RAG-based Question Answering

The exercise introduces modern approaches to Question Answering using Retrieval Augmented Generation (RAG) with LLMs and vector databases.

Tasks

Objectives (8 points):

Set up the QA environment:
- Install OLLAMA and select an appropriate LLM
- Configure Qdrant vector database (or vector DB of your choosing)
- Install necessary Python packages for embedding generation
Find PDF file of your choosing. Example - some publication or CV file:
Write next procedures necessary for RAG pipeline. Use LangChain library:
- Load PDF file using PyPDFLoader.
- Split documents into appropriate chunks using RecursiveCharacterTextSplitter.
- Generate and store embeddings in Qdrant database
Design and implement the RAG pipeline with LCEL. As reference use this detailed guide created by LangChain community - RAG. Next steps should involve:
- Create query embedding generation
- Implement semantic search in Qdrant
- Design prompt templates for context integration
- Build response generation with the LLM

Hint: You don't need to build it from scratch. A lot of this steps is already automated using LCEL pipeline definition.

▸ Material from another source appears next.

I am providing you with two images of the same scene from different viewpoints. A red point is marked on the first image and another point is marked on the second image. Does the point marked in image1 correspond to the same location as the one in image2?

Implement basic retrieval strategies (semantic search).
Create basic QA prompt.
Determine 5 evaluation queries:
- Determine a few questions, which answers are confirmed by you.
Compare performance of RAG vs. pure LLM response.

Questions (2 points):

How does RAG improve the quality and reliability of LLM responses compared to pure LLM generation?
What are the key factors affecting RAG performance (chunk size, embedding quality, prompt design)?
How does the choice of vector database and embedding model impact system performance?
What are the main challenges in implementing a production-ready RAG system?
How can the system be improved to handle complex queries requiring multiple document lookups?